Você com certeza já deve ter pensado em como seria sua vida se não tivesse dito certas palavras, tomado certas decisões, ou se relacionado com certas pessoas. É parte da natureza humana fantasiar com as inúmeras possibilidades que passaram pela nossa frente e que, muitas vezes, sequer foram notadas. Em Vidas Passadas, Celine Song (A Roda do Tempo) inicia uma discussão a respeito desse tema.
Na trama, Nora e Hae Sung eram amigos de infância inseparáveis que nutriam sentimentos amorosos um pelo outro. No entanto, quando a menina precisa mudar para os Estados Unidos com sua família, a relação entre os dois é profundamente abalada. Anos mais tarde, eles se reencontram e seu passado entra em conflito com as novas realidades nas quais estão inseridos.
Vidas Passadas é, antes de qualquer outra coisa, uma história de amor. Lindo e dolorosamente humano, o filme traz uma perspectiva totalmente nova sobre romances.

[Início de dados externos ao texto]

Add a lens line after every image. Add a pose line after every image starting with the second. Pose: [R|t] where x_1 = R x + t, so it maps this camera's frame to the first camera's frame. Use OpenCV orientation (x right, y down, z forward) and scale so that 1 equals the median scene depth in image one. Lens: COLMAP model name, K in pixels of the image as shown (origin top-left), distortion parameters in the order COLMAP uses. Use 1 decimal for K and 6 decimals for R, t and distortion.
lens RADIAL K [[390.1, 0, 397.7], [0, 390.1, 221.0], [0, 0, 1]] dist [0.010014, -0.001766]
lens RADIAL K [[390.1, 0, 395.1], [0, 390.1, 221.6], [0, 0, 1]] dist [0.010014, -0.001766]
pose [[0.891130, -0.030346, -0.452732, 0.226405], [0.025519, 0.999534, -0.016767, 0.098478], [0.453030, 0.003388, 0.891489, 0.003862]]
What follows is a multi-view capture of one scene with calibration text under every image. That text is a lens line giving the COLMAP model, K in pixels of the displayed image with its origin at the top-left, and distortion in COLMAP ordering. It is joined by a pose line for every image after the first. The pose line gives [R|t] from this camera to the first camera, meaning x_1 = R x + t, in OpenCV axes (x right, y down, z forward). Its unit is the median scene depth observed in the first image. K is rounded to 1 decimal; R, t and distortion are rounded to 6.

Isso porque ele não é pautado nas experiências compartilhadas pelos seus protagonistas e usa justamente seu distanciamento físico e cultural como o motor principal da trama.

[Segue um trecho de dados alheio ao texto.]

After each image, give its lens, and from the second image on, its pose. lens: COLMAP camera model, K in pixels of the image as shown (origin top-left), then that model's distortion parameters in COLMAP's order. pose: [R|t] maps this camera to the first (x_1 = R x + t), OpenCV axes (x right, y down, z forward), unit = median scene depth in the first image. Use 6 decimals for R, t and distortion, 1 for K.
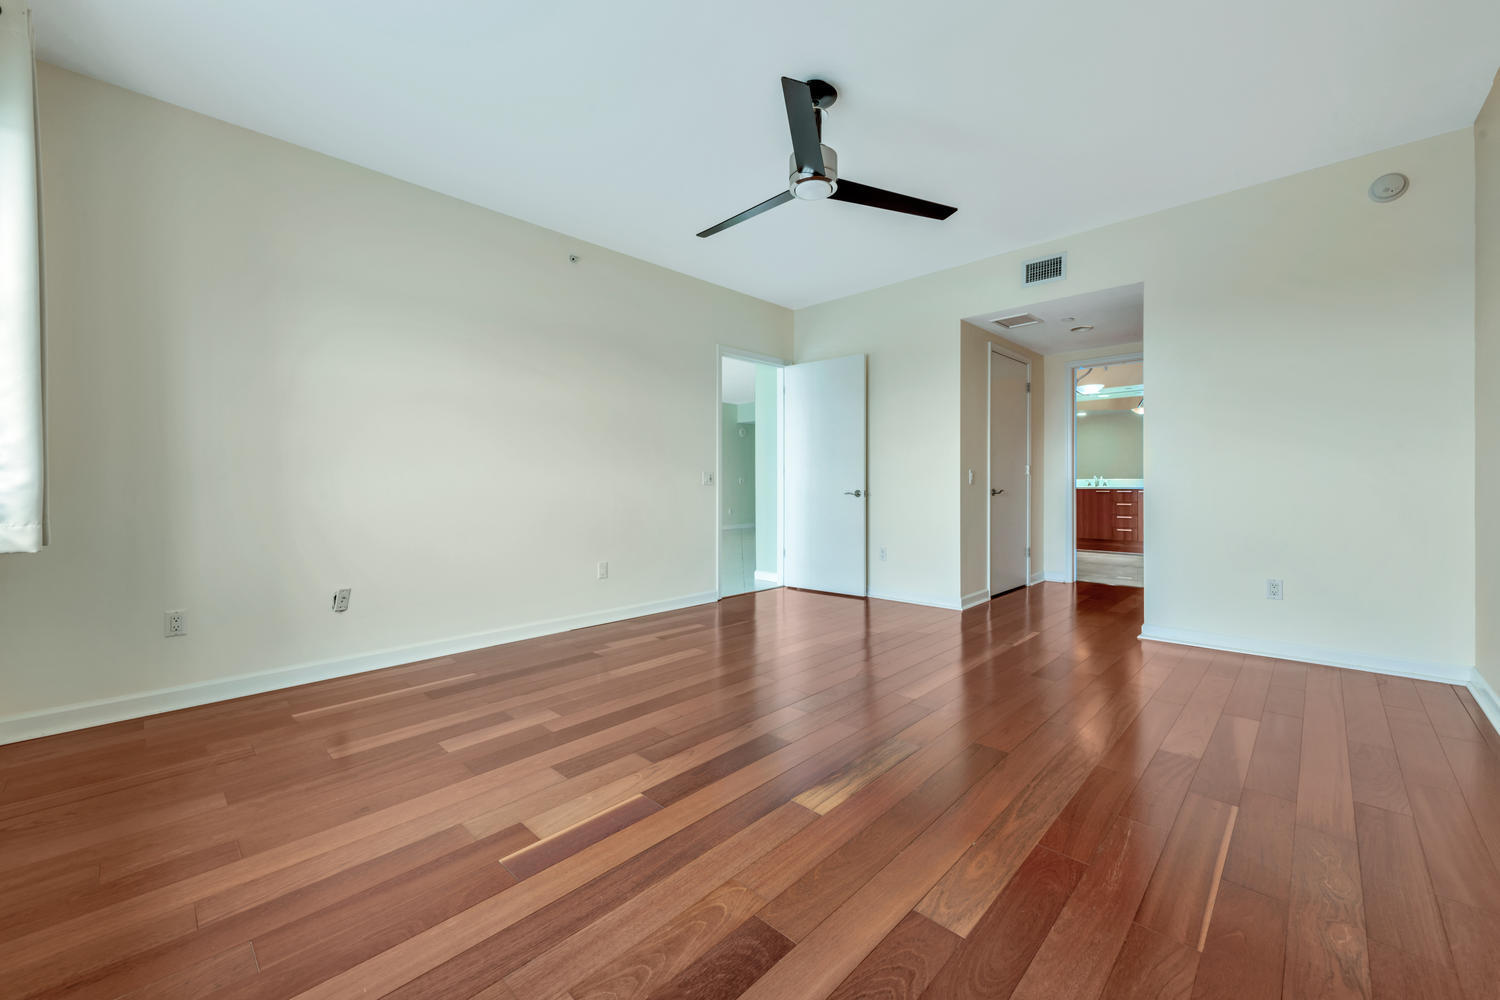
lens RADIAL K [[594.6, 0, 755.0], [0, 594.6, 478.0], [0, 0, 1]] dist [0.018156, -0.000476]
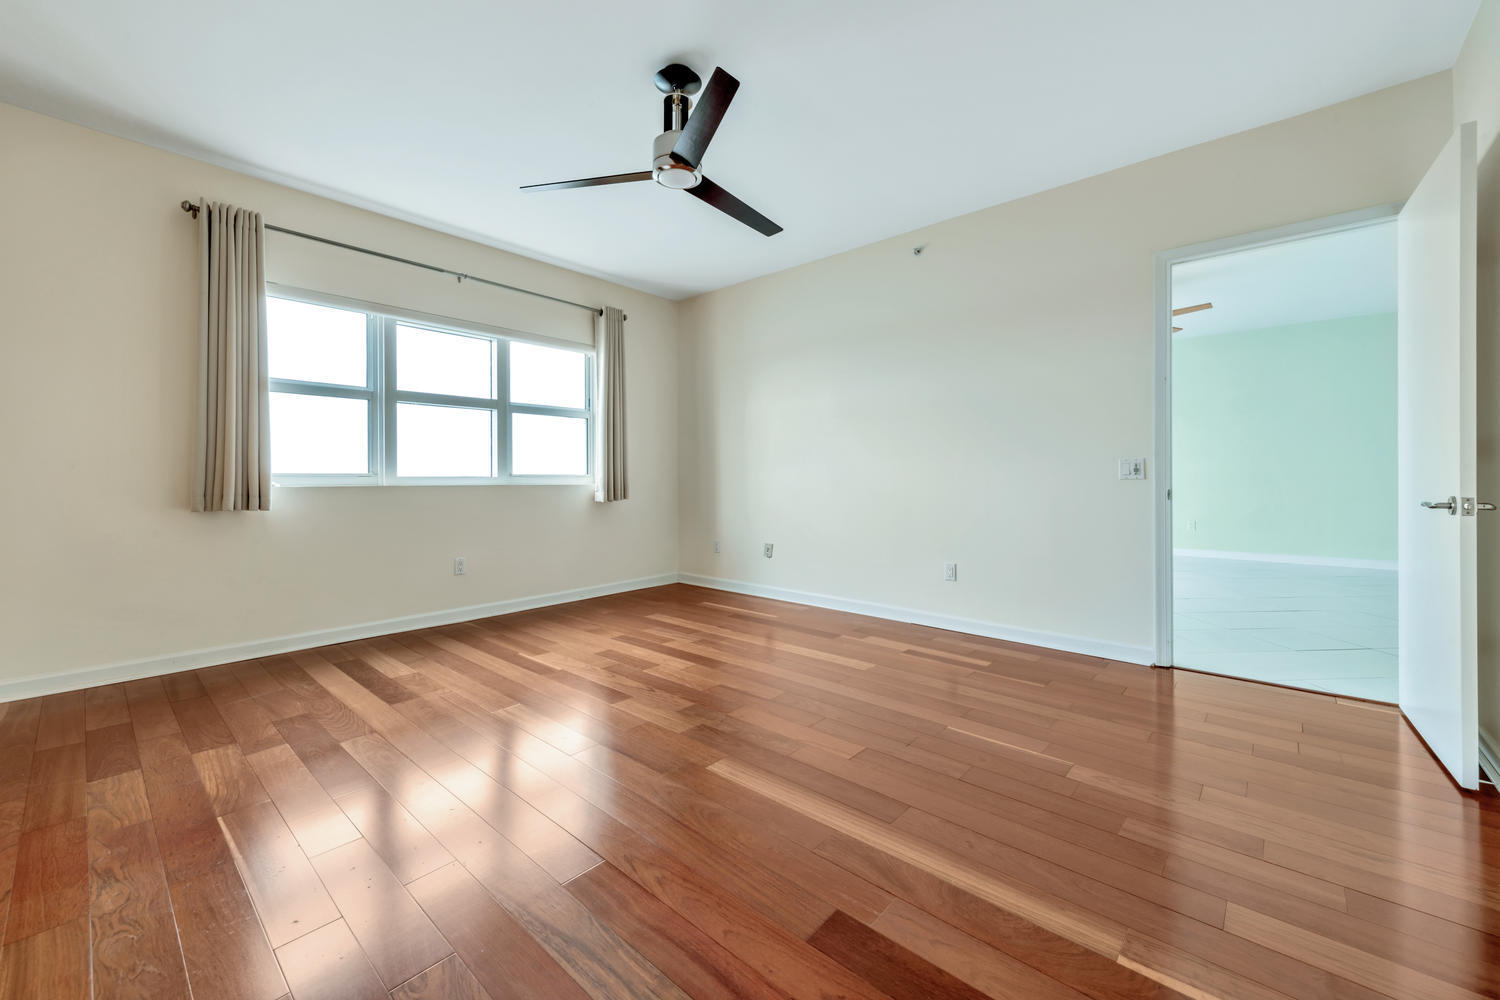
lens RADIAL K [[594.6, 0, 755.0], [0, 594.6, 478.0], [0, 0, 1]] dist [0.018156, -0.000476]
pose [[0.032050, 0.005237, -0.999473, 0.900005], [0.013642, 0.999891, 0.005677, 0.000622], [0.999393, -0.013816, 0.031975, 0.914289]]
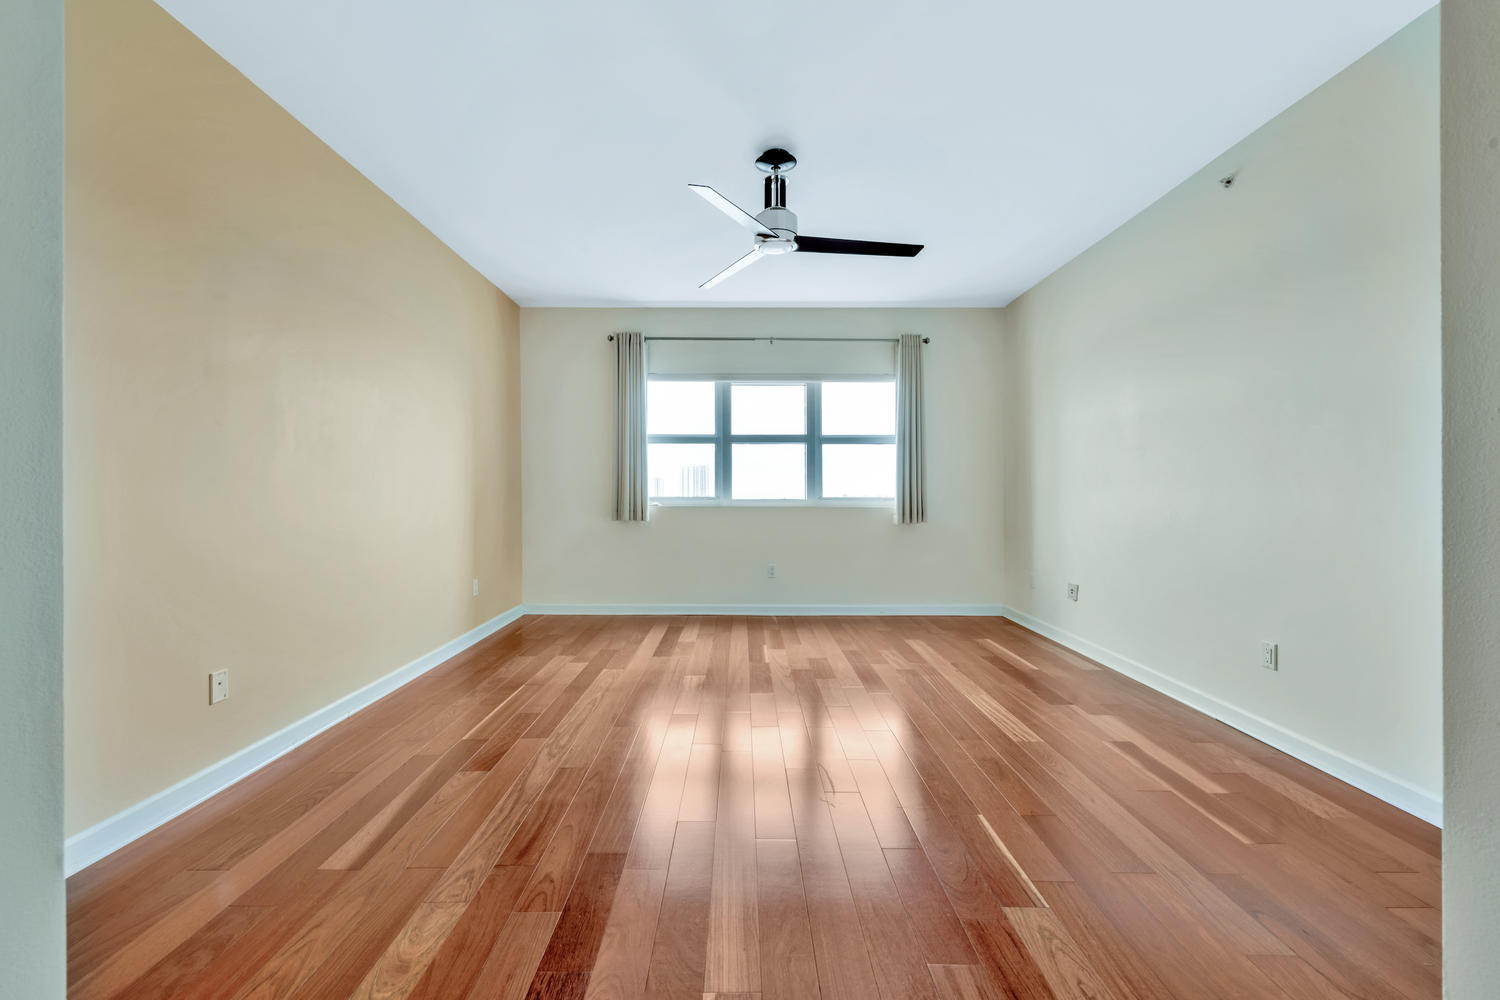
lens RADIAL K [[614.6, 0, 750.0], [0, 614.6, 500.0], [0, 0, 1]] dist [0.021530, -0.000123]
pose [[-0.723689, 0.010251, -0.690050, 0.778098], [0.005825, 0.999945, 0.008746, -0.016946], [0.690102, 0.002310, -0.723709, 1.497285]]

Celine Song, que escreveu e dirigiu o longa, trouxe para as salas de cinema uma história repleta de expectativas quebradas e personagens altamente conscientes. Ao conduzir a trama na contramão das estruturas mais conhecidas do gênero, a diretora entregou um filme completamente original, maduro e ainda assim merecedor de seu espaço entre grandes filmes de romance.
Por ser muito real, porém, é provável que muitas pessoas não pensem dessa maneira. Afinal, os maiores representantes do “cinema romântico” são marcados por enredos extremamente fantasiosos e clichês. No entanto, é sempre bom ver uma história tão próxima da nossa realidade sendo bem trabalhada nas telas sem perder sua essência: o amor entre os protagonistas.
Falando neles, as atuações de Greta Lee (Nora) e Teo Yoo (Hae Sung) estão impecáveis. A química entre os dois é tamanha que fica até difícil não achar que os atores estão, de fato, conectados em outros planos existenciais. John Magaro, que interpreta Arthur, fica logo atrás e entrega um dos personagens mais interessantes e autoconscientes do filme inteiro.
Os diálogos escritos por Song são como lâminas que atingem os espectadores o tempo inteiro. É impossível assistir ao filme sem refletir o tempo todo sobre nossas próprias vidas (e vidas passadas, claro). Assim, a obra acaba sendo um gatilho para a reflexão interna, e passamos a questionar nossas escolhas e também o momento atual de nossas próprias histórias.
Estamos falando, portanto, de um filme cheio de camadas. Você vai se sentir muito bem e muito mal enquanto estiver assistindo ao longa, isso é certo. Mas esse é o efeito esperado de boas histórias, que elas nos façam transitar por vários lugares de uma só vez. Celine Song sabia exatamente o que queria dizer com seu novo trabalho, e a mensagem pode ser facilmente interpretada por qualquer um que decida assisti-lo de mente e coração abertos.
Vidas Passadas é sobre estar eternamente apaixonado pelo que poderia ter sido, mas sem querer abrir mão do que se tem hoje. Tocantemente verdadeiro, esse é um romance como poucos outros. Você certamente se identificará com a história de Nora e Hae Sung tanto quanto eu.